The vast majority of non-private tools collect many orders of magnitude more data than they need, "just in case", and then do very little with it to actually improve the product.

All that data sitting there is just waiting for an MBA or finance bro to propose doing something with the data to make a quick buck.

26A great example of "change the laws of physics, new things result": https://tailscale.com/blog/new-internet

Avery is a wonderful writer!

27A tweet I like from my friend Rohit:

"Just like mobile phones created casual gamers who far outnumbered the pros, we'll soon have "casual developers" who will far outnumber the pros."

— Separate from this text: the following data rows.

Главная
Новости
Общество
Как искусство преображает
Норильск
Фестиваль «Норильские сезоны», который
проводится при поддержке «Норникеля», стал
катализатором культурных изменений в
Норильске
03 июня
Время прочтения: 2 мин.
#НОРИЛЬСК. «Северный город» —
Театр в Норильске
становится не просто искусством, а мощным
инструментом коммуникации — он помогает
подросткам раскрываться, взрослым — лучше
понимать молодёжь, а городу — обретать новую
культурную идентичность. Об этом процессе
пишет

28A tweet I like from (sadly, a person I do not know personally) Andrej:

"You write computer programs.

I conjure digital automations.

We are not the same."

29LLM literacy is a thing.

LLMs are not tools for lay people. They're expert tools.

They're easy for anyone to pick up and quickly get surprisingly good answers.

But to wield them accurately and with consistently good results requires a lot of nuanced expertise.

Similar to how navigating Google back at the beginning required a kind of literacy called Google-fu.

The people who can wield LLMs most effectively understand what LLMs are good at… but also understand the specific problem domain vertical they're asking the LLM about well enough to spot mistakes.

It's less about helping you navigate a totally foreign space with detailed guidance, and more about automating answers you could have done yourself with enough time and patience.